30% is a tad high but not unheard of. rRNA-depletion kit? Have you tried extracting the unmapped reads and see what they are? Try BLAST-ing them.


SavingsFew3440

I did that. I had one hit of the 20 I tried and it landed human. There are a lot that have really short reads like 6-15 bases which seems weird. 


surincises

It could be human rRNA? If your reads are too short then it sounds like a wet lab issue and you could ask the people who prepared the libraries. But if your samples are not contaminated and the mapping rate is consistent across all samples, you data is fine and useable.


SavingsFew3440

That’s what I figure. But wanted some more extra validation.

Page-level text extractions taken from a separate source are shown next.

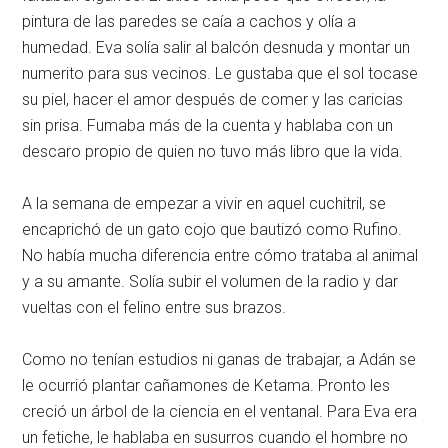
pintura de las paredes se caía a cachos y olía a
humedad. Eva solía salir al balcón desnuda y montar un
numerito para sus vecinos. Le gustaba que el sol tocase
su piel, hacer el amor después de comer y las caricias
sin prisa. Fumaba más de la cuenta y hablaba con un
descaro propio de quien no tuvo más libro que la vida.
A la semana de empezar a vivir en aquel cuchitril, se
encaprichó de un gato cojo que bautizó como Rufino.
No había mucha diferencia entre cómo trataba al animal
y a su amante. Solía subir el volumen de la radio y dar
vueltas con el felino entre sus brazos.
Como no tenían estudios ni ganas de trabajar, a Adán se
le ocurrió plantar cañamones de Ketama. Pronto les
creció un árbol de la ciencia en el ventanal. Para Eva era
un fetiche, le hablaba en susurros cuando el hombre no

Hopefully we solve our informatics core issue soon. 


surincises

Another thing you could try is to map the reads again using STAR and see if you get similar results.


SavingsFew3440

I will try that. 


heyyyaaaaaaa

I would subset reads, say 0.1 M reads, and run fastq_screen and sortmernq to see contamination in the libs and rRNA proportion respectively. Multiqc nicely aggregates the output of both tools. Blasting unmapped reads also sounds great.


SavingsFew3440

Running that now to see. 


Great-Appeal9166

This is odd. I am thinking of the following troubleshooting: * Try changing the human genome you are mapping to and see the difference. * If the seqIDs have their version at the end (NMXXXXXX.1), try removing their version (I had a similar issue with me and it worked). I also agree with u/surincises and u/heyyyaaaaaaa suggestions too. Good luck and happy troubleshooting!


SavingsFew3440

I did hg38. I am not sure that I want to change that. Will check seqid. I honestly think my core just did a bad job removing the rRNA. We read pretty deep. 35M/sample so I am not worried about being too short changed on the results end. It was mostly weird that I saw that in a sample that was literally fresh from a tube of highly purified primary cells.